French Culture Minister Catherine Trautmann confirmed Tuesday that the country's socialist government plans to tax "surplus" advertising revenue earned by private television stations.
The move, part of a complex legislation being drafted to bring French broadcast law
into the digital age, is certain to infuriate France's private TV executives, who contend that more taxation is the last thing they need in their effort to build internationally competitive media companies.
Trautmann, in a speech delivered at the MIPCOM TV market and in remarks afterwards, declined to specify how deeply the tax would bite into the profits of TF1 and M6, the private channels most significantly affected.
The tax is linked to a government plan to cut the amount of advertising allowed on public TV from 12 to 5 minutes per hour.
The plan is expected to cost the state-run channels -- generalist France 2, regional France 3, educational La Cinquieme and cultural La Sept/Arte -- about 2 billion francs ($365 million) a year in lost ad revenues.
Some of the advertising that would have gone to the public channels is expected to bounce to TF1 and M6.
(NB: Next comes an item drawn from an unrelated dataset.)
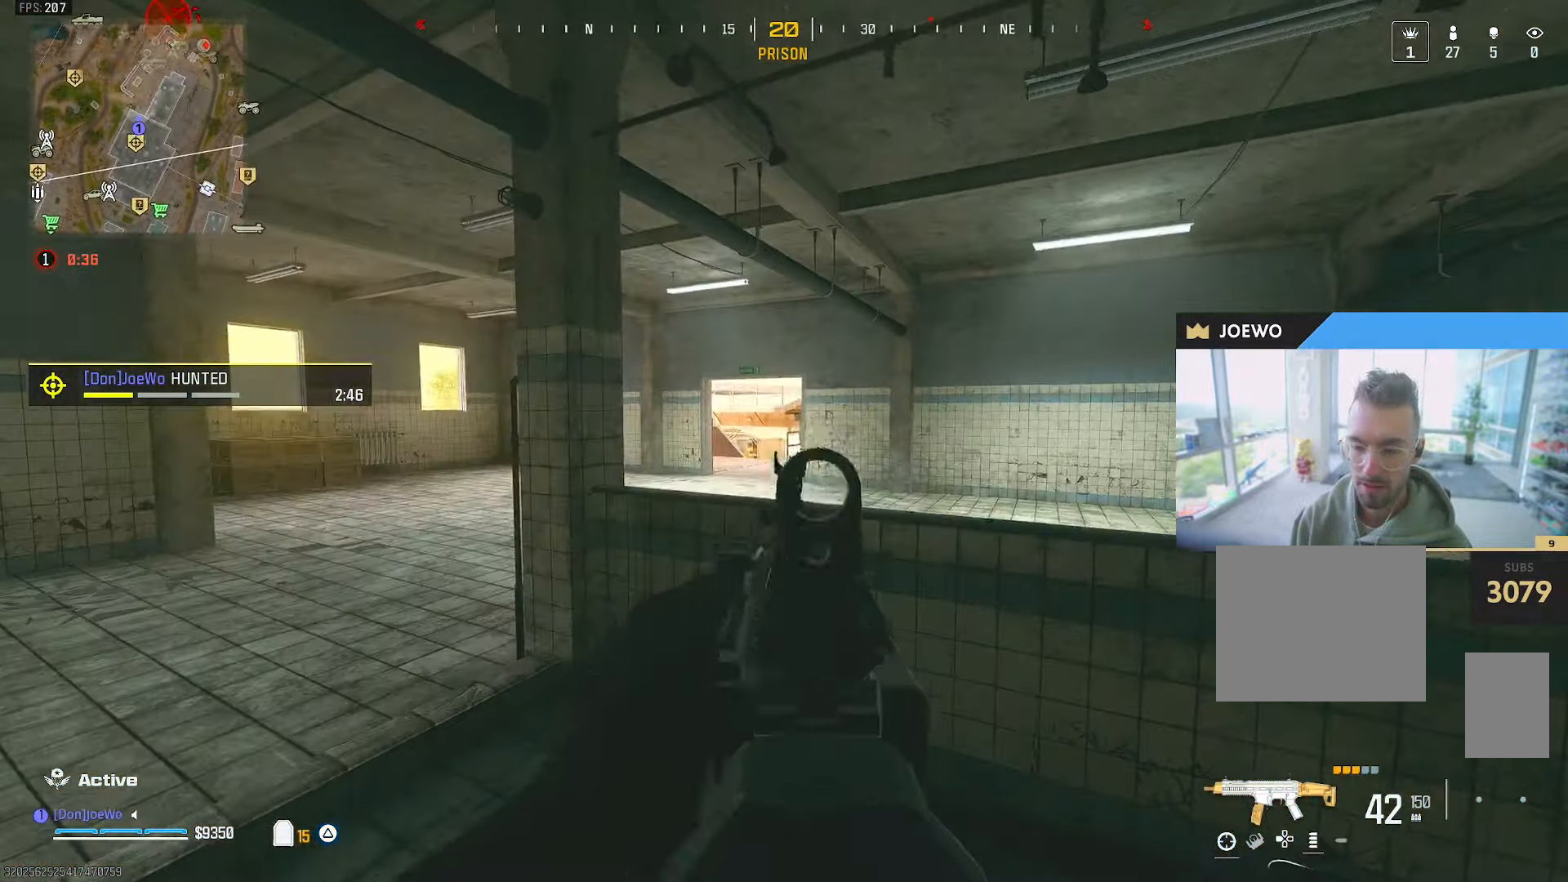
{"buttons": [], "left_stick": "right", "right_stick": "right", "events": [[367, "right_stick", "right"], [400, "L2", "up"], [400, "left_stick", "right"]]}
These revenues are what Trautmann was referring to when she said, "I want to assure you that the government will take all necessary measures to avoid 'undue' enrichment," adding: "A tax will be instituted on these surplus resources."
Money earned through the surtax will go into the French government fund that subsidizes film and TV producers, the minister said.
Trautmann pledged that the government would provide the public channels with "the money necessary" to compensate for the missing ad revenues and to produce about 350 additional hours of programming per year to fill the minutes previously filled by commercials.
This money will presumably come from the state budget, meaning taxpayers will foot the bill -- although Finance Minister Dominique Strauss-Kahn and Prime Minister Lionel Jospin are expected to divert budget funds from other projects to avoid raising taxes.
Trautmann said the measures would not take effect until the year 2000.
Parliament will receive the first half of the media bill, on public TV, at the end of this year if all goes well, and the second half, on private channels and new techologies, sometime in 1999.
Executives at TF1 and pay-TV Canal Plus declined to comment immediately on Trautmann's announcement, saying they needed to study the fine print before deciding how to react.
But industry sources said the tax would anger TF1 and M6 -- even if they stand to reap extra advertising from the overall measures.
As for Canal Plus, which has tight limitations on the space it can devote to ads, the tax is expected to have a minimal effect.